MoNuSAC
MoNuSAC (Multi-Organ Nuclei Segmentation And Classification Challenge) consists of H&E stained tissue images of four organs with annotations of multiple cell-types including epithelial cells, lymphocytes, macrophages, and neutrophils with over 46,000 nuclei from 37 hospitals and 71 patients.
Raw data
Key stats
| Modality | Vision (WSI patches) |
| Task | Segmentation - 5 classes * |
| Data size | total: ~600MB |
| Image dimension | 113x81 - 1398x1956 |
| Magnification (μm/px) | 40x (0.25) |
| Files format | .svs or .tif images / .xml segmentation masks |
| Number of images | 294 |
| Splits in use | Train and Test |
* The fith class is "ambiguous" and doesn't contain a specific cell type.
Organization
The data is organized as follows:
monusac
├── MoNuSAC_images_and_annotations
│ ├── TCGA-5P-A9K0-01Z-00-DX1 # patient id
│ │ ├── TCGA-5P-A9K0-01Z-00-DX1_1.svs # tissue image
│ │ ├── TCGA-5P-A9K0-01Z-00-DX1_1.tif # tissue image
│ │ ├── TCGA-5P-A9K0-01Z-00-DX1_1.xml # annotations
│ │ └── ...
├── MoNuSAC Testing Data and Annotations
│ ├── TCGA-5P-A9K0-01Z-00-DX1 # patient id
│ │ ├── TCGA-5P-A9K0-01Z-00-DX1_1.svs # tissue image
│ │ ├── TCGA-5P-A9K0-01Z-00-DX1_1.tif # tissue image
│ │ ├── TCGA-5P-A9K0-01Z-00-DX1_1.xml # annotations
│ │ └── ...
Download and preprocessing
The dataset class MoNuSAC supports downloading the data during runtime by setting the init argument download=True.
[!NOTE] In the provided
MoNuSAC-config files the download argument is set tofalse.
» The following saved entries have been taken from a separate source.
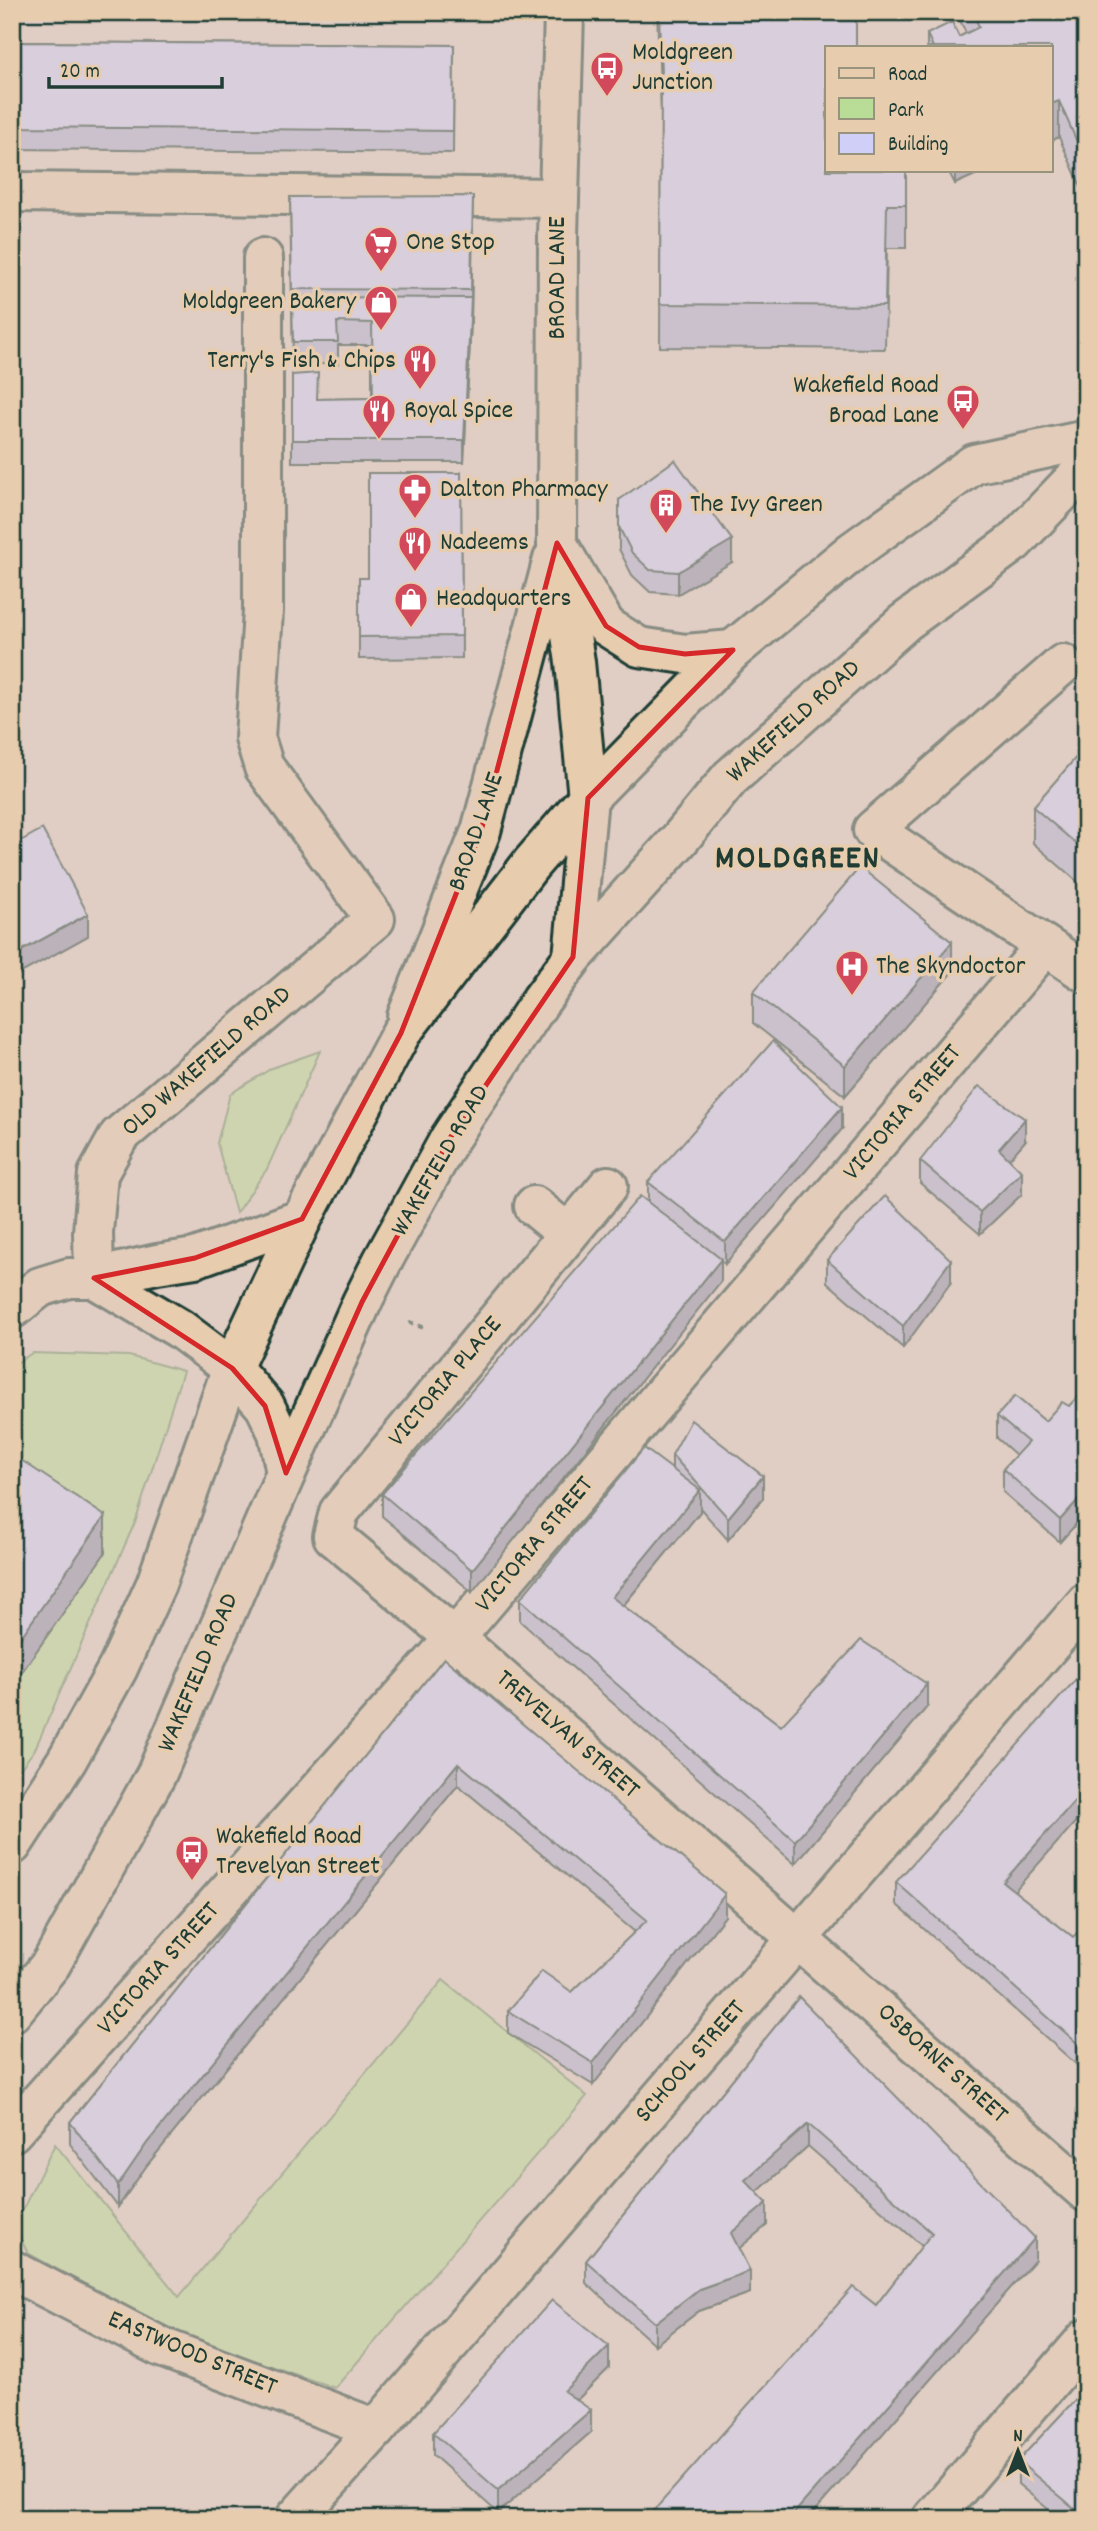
<svg xmlns="http://www.w3.org/2000/svg" width="1098" height="2531" font-family="Dekko,sans-serif">
<style>
.green{fill:#b9dc96;stroke:#6c8c65;stroke-width:2}
.lines{fill:none;stroke-linecap:round;stroke-linejoin:round}
.minor-casing{stroke:#1f3d34;stroke-width:44}
.highway-casing{stroke:#1f3d34;stroke-width:44}
.path{stroke:#1f3d34;stroke-width:4.5;stroke-dasharray:5 5;stroke-linecap:butt}
.minor{stroke:#e7ccae;stroke-width:38}
.highway{stroke:#e7ccae;stroke-width:38}
.wall{fill:#b2b2d5;stroke:#1f3d34;stroke-width:2}
.shaded-wall{fill:#9191ae;stroke:#1f3d34;stroke-width:2}
.building{fill:#cfcff8;stroke:#1f3d34;stroke-width:2}
.marked{fill:none;stroke:#d62828;stroke-width:5;stroke-linejoin:round}
.labels{text-anchor:middle;dominant-baseline:central;stroke-width:7;stroke-linejoin:round;paint-order:stroke}
.poi-label{font-size:26px;fill:#1f3d34;stroke:#e7ccae;text-anchor:start}
.street-label{font-size:26px;fill:#1f3d34;stroke:#e7ccae}
.district-label{font-size:33px;font-weight:bold;letter-spacing:2px;fill:#1f3d34;stroke:#e7ccae}
</style>
<rect width="100%" height="100%" fill="#e0cdc4"/>
<filter id="ink" filterUnits="userSpaceOnUse"><feTurbulence type="fractalNoise" baseFrequency=".0143" numOctaves="2"/><feDisplacementMap in="SourceGraphic" scale="14" xChannelSelector="R" yChannelSelector="G"/><feConvolveMatrix kernelMatrix="1 2 1 2 8 2 1 2 1" color-interpolation-filters="sRGB"/></filter>
<g filter="url(#ink)">
<g class="green">
<polygon points="320,1051 267,1169 236,1213 217,1143 230,1094 272,1068"/>
<polygon points="32,1353 129,1356 183,1371 136,1520 35,1749 12,1780 12,1686 105,1553 12,1490 12,1366"/>
<polygon points="443,1980 587,2096 335,2388 167,2330 28,2253 14,2227 55,2144 179,2297"/>
</g>
<g class="lines">
<defs>
<g id="minor">
<polyline points="564,12 558,236 557,543 575,662 588,798 573,957"/>
<polyline points="12,192 559,198"/>
<polyline points="1063,664 873,830 1086,973"/>
<polyline points="407,1017 481,831 553,559"/>
<polyline points="608,1186 339,1512 333,1536 455,1638 1086,2192"/>
<polyline points="534,1206 568,1234"/>
<polyline points="94,1278 93,1232 98,1174 119,1136 375,919 264,767 255,738 263,611 263,258"/>
<polyline points="12,1309 40,1287 69,1278 94,1278 180,1329 232,1368 265,1406 278,1433 286,1473"/>
<polyline points="12,2132 455,1638 1045,946"/>
<polyline points="12,2270 161,2347 376,2429"/>
<polyline points="295,2519 376,2429 1086,1603"/>
<polyline points="932,2519 1086,2339"/>
</g>
<g id="highway">
<polyline points="557,543 606,626 639,647 685,654 733,650"/>
<polyline points="94,1278 157,1264 195,1258 302,1219"/>
<polyline points="12,1845 67,1760 118,1668 156,1584 232,1368 302,1219 401,1033 531,864 588,798 733,650 853,551 974,464 1086,440"/>
<polyline points="12,2012 51,1964 156,1775 286,1473 362,1302 382,1262 450,1138 541,1000 573,957 679,840 730,778 905,622 1014,542 1086,467"/>
</g>
</defs>
<use href="#minor" class="minor-casing"/>
<use href="#highway" class="highway-casing"/>
<polyline class="path" points="409,1322 427,1329"/>
<use href="#minor" class="minor"/>
<use href="#highway" class="highway"/>
</g>
<g class="wall">
<polygon points="657,12 856,12 827,170 906,170 906,248 887,248 885,349 660,347 661,114"/>
<polygon points="956,12 1086,12 1086,198 1059,137 1051,141 1051,47 927,47 927,34 959,37 966,33"/>
<polygon points="12,42 454,45 453,153 12,149"/>
<polygon points="948,170 986,170 955,184"/>
<polygon points="290,197 473,226 471,320 464,462 292,462 292,375 318,399 372,398 372,345 338,345 338,364 293,364"/>
<polygon points="461,473 462,658 359,659 359,578 368,578"/>
<polygon points="619,500 732,562 678,594 650,592 632,575 619,549"/>
<polygon points="1086,746 1086,889 1033,843 1033,807"/>
<polygon points="952,972 845,1096 753,1023 753,992"/>
<polygon points="842,1129 725,1264 721,1261 721,1281 472,1592 382,1516 382,1494 648,1202 648,1182"/>
<polygon points="1025,1141 1009,1159 1022,1194 980,1234 920,1183 920,1161"/>
<polygon points="827,1260 951,1282 903,1348 827,1282"/>
<polygon points="1086,1388 1086,1513 1060,1542 1003,1492 1003,1469 1016,1455 997,1438 997,1416 1045,1421 1069,1406"/>
<polygon points="672,1455 763,1498 728,1540 700,1508 700,1512 623,1606 781,1726 927,1707 795,1864 520,1621 520,1599 672,1469"/>
<polygon points="444,1658 725,1916 593,2085 508,2033 508,2011 572,1992 635,1932 458,1785 147,2165 118,2207 70,2144 70,2122"/>
<polygon points="896,1882 1014,1891 1073,1937 1086,1931 1086,2073 896,1904"/>
<polygon points="799,1997 1035,2260 808,2519 649,2519 649,2516 876,2305 922,2246 808,2146 757,2192 767,2225 739,2248 750,2293 699,2311 655,2345 586,2283 586,2261"/>
<polygon points="609,2368 577,2400 591,2432 498,2513 433,2455 433,2433"/>
<polygon points="1086,2388 1086,2519 1060,2519 1018,2484 1018,2461"/>
</g>
<g class="shaded-wall">
<polygon points="1059,101 1059,137 1051,141 1051,104"/>
<polygon points="955,170 986,170 955,184"/>
<polygon points="473,196 471,320 464,462 464,440 471,298"/>
<polygon points="732,540 732,562 678,594 678,572"/>
<polygon points="88,914 88,936 12,978 12,956"/>
<polygon points="952,942 952,972 845,1096 845,1066"/>
<polygon points="842,1107 842,1129 725,1264 725,1242"/>
<polygon points="1025,1119 1025,1141 999,1171 999,1149"/>
<polygon points="1022,1172 1022,1194 980,1234 980,1212"/>
<polygon points="721,1259 721,1281 472,1592 472,1570"/>
<polygon points="951,1260 951,1282 903,1348 903,1326"/>
<polygon points="763,1476 763,1498 728,1540 728,1518"/>
<polygon points="700,1490 700,1512 612,1619 612,1597"/>
<polygon points="1086,1491 1086,1513 1060,1542 1060,1520"/>
<polygon points="105,1516 105,1553 12,1686 12,1650"/>
<polygon points="927,1684 927,1707 795,1864 795,1841"/>
<polygon points="458,1763 458,1785 147,2165 118,2207 118,2185 147,2143"/>
<polygon points="1086,1788 1086,1810 1003,1904 1003,1882"/>
<polygon points="725,1894 725,1916 593,2085 593,2063"/>
<polygon points="808,2124 808,2146 745,2203 745,2180"/>
<polygon points="767,2203 767,2225 731,2255 731,2233"/>
<polygon points="1035,2238 1035,2260 808,2519 789,2519"/>
<polygon points="750,2271 750,2293 699,2311 655,2345 655,2323 699,2289"/>
<polygon points="609,2346 609,2368 564,2413 564,2391"/>
<polygon points="591,2410 591,2432 498,2513 498,2490"/>
</g>
<g class="building">
<polygon points="659,12 856,12 856,47 827,47 827,170 906,170 906,205 887,205 885,306 660,304 661,75"/>
<polygon points="973,12 1086,12 1086,162 1059,101 1051,104 1051,47 933,47 927,34 952,22 959,37 979,27"/>
<polygon points="12,42 454,45 453,131 12,127"/>
<polygon points="473,196 471,290 292,289 290,197"/>
<polygon points="292,297 471,298 464,440 292,440 292,375 318,373 317,399 373,398 372,323 337,322 338,342 293,342"/>
<polygon points="675,460 732,540 678,572 650,570 632,553 619,527 619,500"/>
<polygon points="368,473 461,473 462,636 359,637 359,578 368,578"/>
<polygon points="1086,746 1086,852 1033,807"/>
<polygon points="42,829 88,914 12,956 12,833 17,843"/>
<polygon points="860,867 952,942 845,1066 753,992"/>
<polygon points="773,1041 842,1107 725,1242 648,1182"/>
<polygon points="979,1086 1025,1119 999,1149 1022,1172 980,1212 920,1161"/>
<polygon points="640,1196 721,1259 472,1570 382,1494"/>
<polygon points="885,1196 951,1260 903,1326 827,1260"/>
<polygon points="1086,1388 1086,1491 1060,1520 1003,1469 1028,1442 997,1416 1015,1396 1045,1421 1062,1402 1069,1406"/>
<polygon points="691,1420 763,1476 728,1518 672,1455"/>
<polygon points="644,1448 700,1490 612,1597 781,1726 861,1640 927,1684 795,1841 520,1599"/>
<polygon points="12,1454 105,1516 12,1650"/>
<polygon points="444,1658 725,1894 593,2063 508,2011 542,1971 572,1992 647,1920 458,1763 147,2143 118,2185 70,2122"/>
<polygon points="1086,1668 1086,1788 1003,1882 1073,1937 1082,1928 1086,1931 1086,2051 896,1882"/>
<polygon points="799,1997 1035,2238 789,2519 652,2519 649,2516 853,2287 876,2305 932,2233 808,2124 745,2180 767,2203 731,2233 750,2271 699,2289 655,2323 586,2261"/>
<polygon points="552,2300 609,2346 564,2391 591,2410 498,2490 433,2433"/>
<polygon points="1086,2388 1086,2518 1018,2461"/>
</g>
</g>
<path d="M0 0H1098V2531H0ZM557,543L606,626L639,647L685,654L733,650L588,798L573,957L450,1138L362,1302L286,1473L265,1406L232,1368L94,1278L195,1258L302,1219L401,1033L481,831Z" fill="#e0cdc4" fill-opacity=".55" fill-rule="evenodd"/>
<path class="marked" d="M557,543L606,626L639,647L685,654L733,650L588,798L573,957L450,1138L362,1302L286,1473L265,1406L232,1368L94,1278L195,1258L302,1219L401,1033L481,831Z"/>
<defs>
<symbol id="bus-pin" viewBox="-11 -11 22 30"><path d="M0 17L-7.5 6A9.5 9.5 0 1 1 7.5 6Z" fill="#d1495b" stroke="#e7ccae"/><path d="M-5-6H5V4H4V6H2V4H-2V6H-4V4H-5ZM-3.5-4V0h7V-4ZM-3.5 1.2v1.5H-2V1.2ZM2 1.2v1.5H3.5V1.2Z" fill="#fff"/></symbol>
<symbol id="supermarket-pin" viewBox="-11 -11 22 30"><path d="M0 17L-7.5 6A9.5 9.5 0 1 1 7.5 6Z" fill="#d1495b" stroke="#e7ccae"/><path d="M-6-5.5h2.5l.6 2H6L4.5 2H-2.5L-4.4-4H-6ZM-1.5 3.2a1.3 1.3 0 1 0 .1 0ZM3 3.2a1.3 1.3 0 1 0 .1 0Z" fill="#fff"/></symbol>
<symbol id="shop-pin" viewBox="-11 -11 22 30"><path d="M0 17L-7.5 6A9.5 9.5 0 1 1 7.5 6Z" fill="#d1495b" stroke="#e7ccae"/><path d="M-5-2.5h2.3a2.7 3.5 0 0 1 5.4 0H5L5.5 6h-11ZM-1.5-2.5h3a1.5 2.3 0 0 0-3 0Z" fill="#fff"/></symbol>
<symbol id="restaurant-pin" viewBox="-11 -11 22 30"><path d="M0 17L-7.5 6A9.5 9.5 0 1 1 7.5 6Z" fill="#d1495b" stroke="#e7ccae"/><path d="M-5-6h1v4h1v-4h1v4h1v-4h1v5L-1.5 .5V6h-2V.5L-5-1ZM5-6V6H3V1.5H1.5Q1.5-4 5-6Z" fill="#fff"/></symbol>
<symbol id="pharmacy-pin" viewBox="-11 -11 22 30"><path d="M0 17L-7.5 6A9.5 9.5 0 1 1 7.5 6Z" fill="#d1495b" stroke="#e7ccae"/><path d="M-2-6h4v4h4v4h-4v4h-4v-4h-4v-4h4Z" fill="#fff"/></symbol>
<symbol id="building-pin" viewBox="-11 -11 22 30"><path d="M0 17L-7.5 6A9.5 9.5 0 1 1 7.5 6Z" fill="#d1495b" stroke="#e7ccae"/><path d="M-4-6H4V6H1V3H-1V6H-4ZM-2.5-4.3h1.7v1.8h-1.7ZM.8-4.3h1.7v1.8H.8ZM-2.5-1h1.7V.8h-1.7ZM.8-1h1.7V.8H.8Z" fill="#fff"/></symbol>
<symbol id="hospital-pin" viewBox="-11 -11 22 30"><path d="M0 17L-7.5 6A9.5 9.5 0 1 1 7.5 6Z" fill="#d1495b" stroke="#e7ccae"/><path d="M-5-5h3v3.5h4V-5h3V5h-3V1.5h-4V5h-3Z" fill="#fff"/></symbol>
</defs>
<g fill-rule="evenodd">
<use href="#bus-pin" x="588" y="49" width="38" height="52"/>
<use href="#supermarket-pin" x="362" y="224" width="38" height="52"/>
<use href="#shop-pin" x="362" y="283" width="38" height="52"/>
<use href="#restaurant-pin" x="401" y="342" width="38" height="52"/>
<use href="#bus-pin" x="944" y="382" width="38" height="52"/>
<use href="#restaurant-pin" x="360" y="392" width="38" height="52"/>
<use href="#pharmacy-pin" x="396" y="471" width="38" height="52"/>
<use href="#building-pin" x="647" y="486" width="38" height="52"/>
<use href="#restaurant-pin" x="396" y="524" width="38" height="52"/>
<use href="#shop-pin" x="392" y="580" width="38" height="52"/>
<use href="#hospital-pin" x="833" y="948" width="38" height="52"/>
<use href="#bus-pin" x="173" y="1833" width="38" height="52"/>
</g>
<g class="labels">
<g class="poi-label">
<text x="632" y="53">Moldgreen<tspan x="632" dy="30">Junction</tspan></text>
<text x="406" y="243">One Stop</text>
<text x="356" y="302" text-anchor="end">Moldgreen Bakery</text>
<text x="396" y="361" text-anchor="end">Terry's Fish &amp; Chips</text>
<text x="939" y="386" text-anchor="end">Wakefield Road<tspan x="939" dy="30">Broad Lane</tspan></text>
<text x="404" y="411">Royal Spice</text>
<text x="440" y="490">Dalton Pharmacy</text>
<text x="690" y="505">The Ivy Green</text>
<text x="440" y="543">Nadeems</text>
<text x="436" y="599">Headquarters</text>
<text x="876" y="967">The Skyndoctor</text>
<text x="216" y="1837">Wakefield Road<tspan x="216" dy="30">Trevelyan Street</tspan></text>
</g>
<g class="street-label">
<text transform="translate(558 278) rotate(-90)">BROAD LANE</text>
<text transform="translate(794 722) rotate(-42)">WAKEFIELD ROAD</text>
<text transform="translate(477 832) rotate(-71)">BROAD LANE</text>
<text transform="translate(207 1062) rotate(-41)">OLD WAKEFIELD ROAD</text>
<text transform="translate(903 1113) rotate(-50)">VICTORIA STREET</text>
<text transform="translate(441 1161) rotate(-60)">WAKEFIELD ROAD</text>
<text transform="translate(446 1382) rotate(-50)">VICTORIA PLACE</text>
<text transform="translate(535 1545) rotate(-50)">VICTORIA STREET</text>
<text transform="translate(199 1673) rotate(-67)">WAKEFIELD ROAD</text>
<text transform="translate(567 1735) rotate(41)">TREVELYAN STREET</text>
<text transform="translate(159 1969) rotate(-48)">VICTORIA STREET</text>
<text transform="translate(691 2062) rotate(-49)">SCHOOL STREET</text>
<text transform="translate(942 2064) rotate(42)">OSBORNE STREET</text>
<text transform="translate(192 2354) rotate(23)">EASTWOOD STREET</text>
</g>
<g class="district-label">
<text x="798" y="860">MOLDGREEN</text>
</g>
</g>
<rect width="1098" height="2531" fill="none" stroke="#e7ccae" stroke-width="42"/>
<rect x="21" y="21" width="1056" height="2489" fill="none" stroke="#1f3d34" stroke-width="2.5" filter="url(#ink)"/>
<rect x="825" y="46" width="228" height="126" fill="#e7ccae" stroke="#97937d" stroke-width="2"/>
<rect x="839" y="68" width="35" height="10" fill="#e7ccae" stroke="#97937d" stroke-width="2"/>
<text x="888" y="80" font-size="21" fill="#1f3d34">Road</text>
<rect x="839" y="98" width="35" height="21" fill="#b9dc96" stroke="#97937d" stroke-width="2"/>
<text x="888" y="116" font-size="21" fill="#1f3d34">Park</text>
<rect x="839" y="133" width="35" height="21" fill="#cfcff8" stroke="#97937d" stroke-width="2"/>
<text x="888" y="150" font-size="21" fill="#1f3d34">Building</text>
<g transform="translate(1018 2451)" stroke="#e7ccae" stroke-width="5" paint-order="stroke">
<path d="M0-5L12 26L0 18L-12 26Z" fill="#1f3d34"/>
<text y="-10" font-size="19" font-weight="bold" text-anchor="middle" fill="#1f3d34">N</text>
</g>
<path d="M49 77v10h173v-10" fill="none" stroke="#1f3d34" stroke-width="3.5"/>
<text x="60" y="77" font-size="21" fill="#1f3d34" stroke="#e7ccae" stroke-width="5" paint-order="stroke">20 m</text>
</svg>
To enable automatic download you will need to open the config and setdownload: true.
Splits
We work with the splits provided by the data source. Since no "validation" split is provided, we use the "test" split as validation split.
| Splits | Train | Validation |
|---|---|---|
| #Samples | 209 (71%) | 85 (29%) |
Relevant links
License
The challenge data is released under the creative commons license (CC BY-NC-SA 4.0).